[Dataset entries]
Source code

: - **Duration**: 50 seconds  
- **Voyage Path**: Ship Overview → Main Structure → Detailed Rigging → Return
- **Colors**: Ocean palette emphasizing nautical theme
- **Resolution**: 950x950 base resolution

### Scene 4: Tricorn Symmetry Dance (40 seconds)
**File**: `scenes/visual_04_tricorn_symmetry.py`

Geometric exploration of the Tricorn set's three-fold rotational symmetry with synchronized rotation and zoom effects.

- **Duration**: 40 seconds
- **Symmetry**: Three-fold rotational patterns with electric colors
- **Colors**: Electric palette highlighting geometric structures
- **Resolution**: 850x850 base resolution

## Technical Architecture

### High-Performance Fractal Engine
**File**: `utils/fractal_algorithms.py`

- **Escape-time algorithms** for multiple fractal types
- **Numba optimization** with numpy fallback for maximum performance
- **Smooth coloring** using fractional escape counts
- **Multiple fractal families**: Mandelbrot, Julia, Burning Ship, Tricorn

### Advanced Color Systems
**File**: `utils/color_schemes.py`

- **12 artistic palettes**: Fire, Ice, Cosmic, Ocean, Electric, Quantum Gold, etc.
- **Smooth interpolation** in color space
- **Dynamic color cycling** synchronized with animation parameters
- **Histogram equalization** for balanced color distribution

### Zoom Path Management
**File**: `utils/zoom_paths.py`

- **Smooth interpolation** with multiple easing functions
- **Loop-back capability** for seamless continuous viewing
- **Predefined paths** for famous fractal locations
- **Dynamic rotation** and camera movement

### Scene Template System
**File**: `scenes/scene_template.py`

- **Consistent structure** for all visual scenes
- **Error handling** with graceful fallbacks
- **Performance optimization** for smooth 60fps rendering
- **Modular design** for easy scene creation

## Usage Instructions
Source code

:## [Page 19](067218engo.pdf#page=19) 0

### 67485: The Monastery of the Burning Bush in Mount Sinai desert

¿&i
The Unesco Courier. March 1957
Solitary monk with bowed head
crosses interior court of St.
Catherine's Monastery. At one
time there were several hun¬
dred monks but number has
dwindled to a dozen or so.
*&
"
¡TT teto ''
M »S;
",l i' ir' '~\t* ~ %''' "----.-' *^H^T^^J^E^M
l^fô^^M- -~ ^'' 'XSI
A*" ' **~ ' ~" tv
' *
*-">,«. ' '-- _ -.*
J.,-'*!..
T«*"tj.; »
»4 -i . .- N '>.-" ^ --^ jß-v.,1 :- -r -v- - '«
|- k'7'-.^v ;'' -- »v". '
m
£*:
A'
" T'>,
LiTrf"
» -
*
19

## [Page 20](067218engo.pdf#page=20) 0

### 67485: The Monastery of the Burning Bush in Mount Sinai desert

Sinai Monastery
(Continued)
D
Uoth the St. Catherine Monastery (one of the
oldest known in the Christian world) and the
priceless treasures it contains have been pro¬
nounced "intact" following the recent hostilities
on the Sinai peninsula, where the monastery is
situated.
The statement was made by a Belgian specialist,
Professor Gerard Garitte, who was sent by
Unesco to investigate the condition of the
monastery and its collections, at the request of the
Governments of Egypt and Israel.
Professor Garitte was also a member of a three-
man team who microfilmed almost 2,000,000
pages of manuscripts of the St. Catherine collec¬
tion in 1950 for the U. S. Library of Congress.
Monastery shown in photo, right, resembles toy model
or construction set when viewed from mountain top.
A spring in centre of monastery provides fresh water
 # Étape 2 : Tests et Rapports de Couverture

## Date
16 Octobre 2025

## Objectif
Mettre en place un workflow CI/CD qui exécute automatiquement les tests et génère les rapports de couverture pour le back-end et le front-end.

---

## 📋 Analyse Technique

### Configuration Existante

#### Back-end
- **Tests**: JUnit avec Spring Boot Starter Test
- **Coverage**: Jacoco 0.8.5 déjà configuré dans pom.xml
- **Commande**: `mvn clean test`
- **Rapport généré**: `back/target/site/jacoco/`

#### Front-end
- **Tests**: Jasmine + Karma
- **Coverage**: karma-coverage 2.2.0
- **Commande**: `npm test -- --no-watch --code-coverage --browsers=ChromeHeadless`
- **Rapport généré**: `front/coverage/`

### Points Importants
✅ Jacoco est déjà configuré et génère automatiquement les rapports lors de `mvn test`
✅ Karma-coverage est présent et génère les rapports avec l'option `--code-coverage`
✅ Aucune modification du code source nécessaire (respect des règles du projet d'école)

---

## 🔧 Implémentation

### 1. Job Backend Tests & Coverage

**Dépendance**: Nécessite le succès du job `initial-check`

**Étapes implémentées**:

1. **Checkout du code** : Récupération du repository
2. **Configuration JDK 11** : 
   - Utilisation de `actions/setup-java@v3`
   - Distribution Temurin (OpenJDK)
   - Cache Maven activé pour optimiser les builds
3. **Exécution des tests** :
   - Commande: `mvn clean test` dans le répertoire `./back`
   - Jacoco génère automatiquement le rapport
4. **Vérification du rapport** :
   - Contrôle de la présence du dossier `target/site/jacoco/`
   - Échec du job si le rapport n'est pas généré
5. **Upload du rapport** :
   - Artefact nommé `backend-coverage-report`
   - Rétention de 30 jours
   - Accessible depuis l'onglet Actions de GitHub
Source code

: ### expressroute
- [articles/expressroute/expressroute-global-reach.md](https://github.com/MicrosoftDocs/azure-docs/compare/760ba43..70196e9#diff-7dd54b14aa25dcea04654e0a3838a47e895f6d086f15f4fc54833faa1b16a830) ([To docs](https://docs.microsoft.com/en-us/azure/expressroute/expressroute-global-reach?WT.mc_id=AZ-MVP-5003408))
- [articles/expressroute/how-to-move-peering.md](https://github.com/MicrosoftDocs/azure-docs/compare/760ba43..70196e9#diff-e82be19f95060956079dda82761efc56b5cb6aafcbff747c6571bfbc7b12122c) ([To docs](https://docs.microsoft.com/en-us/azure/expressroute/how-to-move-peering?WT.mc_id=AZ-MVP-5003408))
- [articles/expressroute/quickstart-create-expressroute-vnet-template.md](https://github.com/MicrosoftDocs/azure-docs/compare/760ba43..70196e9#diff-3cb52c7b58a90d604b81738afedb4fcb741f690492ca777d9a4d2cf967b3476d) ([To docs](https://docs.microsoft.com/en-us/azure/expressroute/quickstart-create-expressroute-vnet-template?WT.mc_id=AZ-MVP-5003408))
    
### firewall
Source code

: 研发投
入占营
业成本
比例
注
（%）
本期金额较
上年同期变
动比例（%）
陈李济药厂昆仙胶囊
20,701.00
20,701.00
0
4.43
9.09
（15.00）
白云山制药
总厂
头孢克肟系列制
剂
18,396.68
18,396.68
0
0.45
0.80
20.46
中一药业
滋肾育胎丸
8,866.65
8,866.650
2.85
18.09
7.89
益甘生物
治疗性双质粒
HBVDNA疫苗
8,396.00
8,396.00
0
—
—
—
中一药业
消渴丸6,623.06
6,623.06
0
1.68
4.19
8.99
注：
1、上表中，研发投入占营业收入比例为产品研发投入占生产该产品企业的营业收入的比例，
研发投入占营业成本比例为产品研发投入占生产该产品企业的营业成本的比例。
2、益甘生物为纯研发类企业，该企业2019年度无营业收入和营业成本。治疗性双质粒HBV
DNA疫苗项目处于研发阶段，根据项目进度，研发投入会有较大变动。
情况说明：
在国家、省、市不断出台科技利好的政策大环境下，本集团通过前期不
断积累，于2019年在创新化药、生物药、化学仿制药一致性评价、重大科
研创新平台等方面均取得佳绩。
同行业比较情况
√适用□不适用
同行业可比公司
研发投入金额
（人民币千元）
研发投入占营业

DESCRIPTION OF THE TASK:
Show each line of the data above that contains the string "Catherine". Treat the match as case-sensitive.

SOLUTION:
Catherine's Monastery. At one
Uoth the St. Catherine Monastery (one of the
pages of manuscripts of the St. Catherine collec¬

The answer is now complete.